# Solving an equation with square roots by equating rational/non-rational parts

A bad title I know. I'm having trouble understanding the answer to the following question:

Solve the equation $\sqrt{6+3\sqrt2} = \sqrt a + \sqrt b$, writing a and b in the form $a + b\sqrt c$.

The answer starts by squaring both sides and then equating the parts with square roots.

$a + b = 6$ and $2\sqrt{ab} = 3\sqrt2$

I don't understand why they assume that $a + b$ is equal to $6$ because neither $a$ nor $b$ appear to be rational.

Are you supposed to assume that $a$ and $b$ have the same $b\sqrt c$ term because it doesn't ask for multiple solutions?

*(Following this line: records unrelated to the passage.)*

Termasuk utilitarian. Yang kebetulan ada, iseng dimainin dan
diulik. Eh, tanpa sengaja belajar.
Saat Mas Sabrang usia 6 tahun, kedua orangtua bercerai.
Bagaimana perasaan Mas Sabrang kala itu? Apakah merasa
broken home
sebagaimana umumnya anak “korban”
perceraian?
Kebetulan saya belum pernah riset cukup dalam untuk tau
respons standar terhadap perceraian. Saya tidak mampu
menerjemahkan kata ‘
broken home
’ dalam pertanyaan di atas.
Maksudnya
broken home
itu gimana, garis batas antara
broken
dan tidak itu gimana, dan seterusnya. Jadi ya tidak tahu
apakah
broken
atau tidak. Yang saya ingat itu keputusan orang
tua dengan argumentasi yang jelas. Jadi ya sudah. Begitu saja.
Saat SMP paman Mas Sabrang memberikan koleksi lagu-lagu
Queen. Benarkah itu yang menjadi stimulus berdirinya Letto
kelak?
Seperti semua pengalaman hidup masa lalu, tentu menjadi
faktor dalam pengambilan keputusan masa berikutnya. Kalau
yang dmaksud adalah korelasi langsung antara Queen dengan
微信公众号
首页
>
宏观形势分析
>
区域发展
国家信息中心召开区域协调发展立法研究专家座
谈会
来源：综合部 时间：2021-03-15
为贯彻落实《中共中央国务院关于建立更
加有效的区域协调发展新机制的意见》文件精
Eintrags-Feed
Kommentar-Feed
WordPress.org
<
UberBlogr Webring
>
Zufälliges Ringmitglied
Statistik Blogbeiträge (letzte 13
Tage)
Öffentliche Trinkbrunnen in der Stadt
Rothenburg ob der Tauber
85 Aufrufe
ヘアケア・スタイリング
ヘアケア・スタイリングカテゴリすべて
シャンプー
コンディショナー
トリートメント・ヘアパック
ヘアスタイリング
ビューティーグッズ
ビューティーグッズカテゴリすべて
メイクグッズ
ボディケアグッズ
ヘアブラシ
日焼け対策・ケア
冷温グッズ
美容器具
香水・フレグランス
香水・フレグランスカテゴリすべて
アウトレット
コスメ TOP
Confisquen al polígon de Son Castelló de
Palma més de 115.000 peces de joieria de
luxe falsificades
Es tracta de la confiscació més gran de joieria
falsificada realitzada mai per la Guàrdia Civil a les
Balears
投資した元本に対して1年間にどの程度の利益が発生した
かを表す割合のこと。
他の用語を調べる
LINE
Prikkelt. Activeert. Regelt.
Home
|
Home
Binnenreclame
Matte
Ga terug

The answers they give are: $a=3\pm\dfrac{3\sqrt2}{2}$, $b=3\pm\dfrac{3\sqrt2}{2}$

• The question seems to be badly posed, obviously one possible answer is $a=6+3\sqrt2$, $b=0$. – David Nov 22 '17 at 1:21
• This is just a question in a practise paper so they're not too concerned with correctness. I've added the answers they gave. – Zac Pullar-Strecker Nov 22 '17 at 1:26
• @ZacPullar-Strecker As David points out the question is badly posed. There are many correct answers, not just the two they list. I think you should ask your teacher for clarification. – Malcolm Nov 22 '17 at 1:43
• @Malcolm Yeah I see what you mean, thanks! – Zac Pullar-Strecker Nov 22 '17 at 1:52

If $a$ and $b$ are required to be integers, then you can equate the parts.
If not, then, for any $6+3\sqrt2 \ge a> 0$, you can set $b =(\sqrt{6+3\sqrt2} - \sqrt a)^2$.